The General Assembly will meet in a special session this summer to approve new voting districts, Lane said. Before that, public hearings will be held on proposed redistricting.
The goal for redistricting, starting out, is to have each district contain about the same population, Lane said. Population can vary as much as 5 percent if there's a justifiable reason.
However, legislators must avoid losing a black voting district when they redraw lines, to comply with the federal Voting Rights Act of 1965, Lane said. That can be difficult in Georgia's majority-black inner cities, where population has declined and where surrounding suburbs are white.
"If you go outside the city now and grab a section of the suburbs, you're not necessarily going to grab a minority population," Lane said.
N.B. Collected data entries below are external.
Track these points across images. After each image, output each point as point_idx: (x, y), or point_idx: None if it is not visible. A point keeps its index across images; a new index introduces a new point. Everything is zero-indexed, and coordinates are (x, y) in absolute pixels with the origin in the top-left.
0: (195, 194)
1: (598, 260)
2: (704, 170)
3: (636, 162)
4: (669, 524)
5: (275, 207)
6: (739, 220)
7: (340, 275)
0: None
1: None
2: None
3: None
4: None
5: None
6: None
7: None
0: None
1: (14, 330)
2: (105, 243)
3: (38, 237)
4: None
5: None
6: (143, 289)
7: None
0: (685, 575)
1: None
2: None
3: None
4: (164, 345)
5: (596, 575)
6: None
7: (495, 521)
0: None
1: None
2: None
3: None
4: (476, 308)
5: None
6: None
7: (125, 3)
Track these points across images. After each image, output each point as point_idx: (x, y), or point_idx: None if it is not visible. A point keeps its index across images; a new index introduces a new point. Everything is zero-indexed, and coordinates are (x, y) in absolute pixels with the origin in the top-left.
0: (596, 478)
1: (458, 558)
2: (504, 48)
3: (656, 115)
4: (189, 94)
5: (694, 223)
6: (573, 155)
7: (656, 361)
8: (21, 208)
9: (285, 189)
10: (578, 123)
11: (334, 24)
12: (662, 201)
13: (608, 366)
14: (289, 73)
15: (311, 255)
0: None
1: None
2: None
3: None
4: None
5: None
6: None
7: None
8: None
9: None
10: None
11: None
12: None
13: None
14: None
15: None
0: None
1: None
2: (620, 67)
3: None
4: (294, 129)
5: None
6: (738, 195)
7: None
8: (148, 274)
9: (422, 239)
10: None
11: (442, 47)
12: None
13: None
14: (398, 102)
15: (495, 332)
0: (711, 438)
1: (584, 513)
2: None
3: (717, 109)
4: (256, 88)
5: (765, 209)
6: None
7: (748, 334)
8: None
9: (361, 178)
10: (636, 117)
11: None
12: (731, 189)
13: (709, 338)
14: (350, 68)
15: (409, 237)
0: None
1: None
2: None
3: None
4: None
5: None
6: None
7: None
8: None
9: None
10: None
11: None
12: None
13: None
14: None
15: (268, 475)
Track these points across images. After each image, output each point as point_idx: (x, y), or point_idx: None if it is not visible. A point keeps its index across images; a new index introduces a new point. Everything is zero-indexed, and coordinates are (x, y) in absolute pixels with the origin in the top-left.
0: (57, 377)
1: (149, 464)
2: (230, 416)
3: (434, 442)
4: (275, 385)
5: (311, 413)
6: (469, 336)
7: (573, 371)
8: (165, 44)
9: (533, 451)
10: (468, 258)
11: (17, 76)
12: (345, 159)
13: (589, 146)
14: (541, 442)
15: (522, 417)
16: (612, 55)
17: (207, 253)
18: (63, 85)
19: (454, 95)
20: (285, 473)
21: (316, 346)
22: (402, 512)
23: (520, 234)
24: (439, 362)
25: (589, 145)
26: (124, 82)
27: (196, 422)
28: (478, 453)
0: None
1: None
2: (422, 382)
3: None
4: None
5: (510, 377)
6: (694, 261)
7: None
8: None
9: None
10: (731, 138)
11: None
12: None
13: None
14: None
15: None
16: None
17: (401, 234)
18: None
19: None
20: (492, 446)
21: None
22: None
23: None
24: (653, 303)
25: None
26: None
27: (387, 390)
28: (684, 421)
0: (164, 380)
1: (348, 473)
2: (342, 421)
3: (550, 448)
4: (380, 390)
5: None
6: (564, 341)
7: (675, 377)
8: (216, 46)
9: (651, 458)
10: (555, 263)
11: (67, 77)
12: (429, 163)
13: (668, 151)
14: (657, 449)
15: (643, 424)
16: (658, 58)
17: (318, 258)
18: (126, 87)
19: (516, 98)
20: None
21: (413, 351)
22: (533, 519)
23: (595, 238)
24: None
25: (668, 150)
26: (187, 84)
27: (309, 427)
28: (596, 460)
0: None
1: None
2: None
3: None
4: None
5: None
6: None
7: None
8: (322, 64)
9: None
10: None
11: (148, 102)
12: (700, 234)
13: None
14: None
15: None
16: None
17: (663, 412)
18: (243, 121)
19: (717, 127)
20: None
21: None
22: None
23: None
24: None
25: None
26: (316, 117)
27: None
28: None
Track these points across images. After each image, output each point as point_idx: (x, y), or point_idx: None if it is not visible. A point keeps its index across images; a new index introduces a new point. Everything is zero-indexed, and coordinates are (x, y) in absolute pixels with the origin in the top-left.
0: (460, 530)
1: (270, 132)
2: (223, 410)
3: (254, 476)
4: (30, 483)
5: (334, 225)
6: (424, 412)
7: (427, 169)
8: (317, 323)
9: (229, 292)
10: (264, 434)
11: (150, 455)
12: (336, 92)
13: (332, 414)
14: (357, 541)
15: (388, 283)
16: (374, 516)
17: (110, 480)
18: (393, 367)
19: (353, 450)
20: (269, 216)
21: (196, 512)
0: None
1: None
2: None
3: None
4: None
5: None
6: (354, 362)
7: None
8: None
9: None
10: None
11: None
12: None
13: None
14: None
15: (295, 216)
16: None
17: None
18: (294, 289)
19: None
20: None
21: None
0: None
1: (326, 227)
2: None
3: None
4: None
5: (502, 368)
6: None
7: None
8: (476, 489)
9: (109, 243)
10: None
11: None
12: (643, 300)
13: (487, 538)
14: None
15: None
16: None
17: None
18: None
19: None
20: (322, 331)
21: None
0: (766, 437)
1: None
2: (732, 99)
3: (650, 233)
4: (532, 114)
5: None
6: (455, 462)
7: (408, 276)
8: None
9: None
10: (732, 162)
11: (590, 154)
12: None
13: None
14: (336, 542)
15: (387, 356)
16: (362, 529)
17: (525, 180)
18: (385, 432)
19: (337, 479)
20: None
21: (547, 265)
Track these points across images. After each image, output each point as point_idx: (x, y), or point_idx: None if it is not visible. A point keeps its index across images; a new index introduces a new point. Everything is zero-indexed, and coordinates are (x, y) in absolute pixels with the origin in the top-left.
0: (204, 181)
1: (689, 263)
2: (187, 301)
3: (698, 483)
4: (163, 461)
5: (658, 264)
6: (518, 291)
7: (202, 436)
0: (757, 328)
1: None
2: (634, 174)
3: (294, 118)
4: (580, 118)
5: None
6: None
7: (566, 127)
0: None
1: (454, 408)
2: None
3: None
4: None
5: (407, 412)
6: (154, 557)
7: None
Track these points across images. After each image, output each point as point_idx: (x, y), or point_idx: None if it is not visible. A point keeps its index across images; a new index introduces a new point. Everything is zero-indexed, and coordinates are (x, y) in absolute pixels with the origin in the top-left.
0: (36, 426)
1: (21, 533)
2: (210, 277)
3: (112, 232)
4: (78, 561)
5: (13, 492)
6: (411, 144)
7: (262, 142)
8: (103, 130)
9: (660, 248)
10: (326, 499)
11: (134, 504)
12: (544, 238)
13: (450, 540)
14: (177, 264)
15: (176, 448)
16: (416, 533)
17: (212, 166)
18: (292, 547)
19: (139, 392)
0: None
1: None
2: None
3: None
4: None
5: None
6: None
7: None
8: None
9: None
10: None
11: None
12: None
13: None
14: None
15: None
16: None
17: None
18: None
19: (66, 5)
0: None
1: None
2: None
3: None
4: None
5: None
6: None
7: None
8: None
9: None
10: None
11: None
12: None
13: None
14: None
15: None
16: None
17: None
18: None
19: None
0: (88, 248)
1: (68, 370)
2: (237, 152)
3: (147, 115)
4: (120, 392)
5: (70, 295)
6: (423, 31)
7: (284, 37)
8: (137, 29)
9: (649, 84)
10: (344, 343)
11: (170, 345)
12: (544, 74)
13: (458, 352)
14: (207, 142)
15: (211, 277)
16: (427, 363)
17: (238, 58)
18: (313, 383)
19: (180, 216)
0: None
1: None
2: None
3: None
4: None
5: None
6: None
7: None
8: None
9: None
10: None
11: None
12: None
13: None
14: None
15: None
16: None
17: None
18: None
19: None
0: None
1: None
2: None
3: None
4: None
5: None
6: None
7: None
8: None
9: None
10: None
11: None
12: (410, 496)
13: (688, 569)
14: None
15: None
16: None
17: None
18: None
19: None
In the suburbs of Columbia County, House districts have 13 percent and 19 percent more population than an average seat should have. Demographically they are white, by three to one. By contrast, four out of five of Richmond County's House districts are majority black.
Charles Bullock, a political science professor at the University of Georgia, said redistricting could try to follow any black population that's moved into the suburbs.
"If the population simply isn't there, you can't create people, though," he said.
Theoretically, three black districts could be consolidated into two black districts or a majority-black district could become a majority-white district, Bullock said, but he's never seen that happen in Georgia.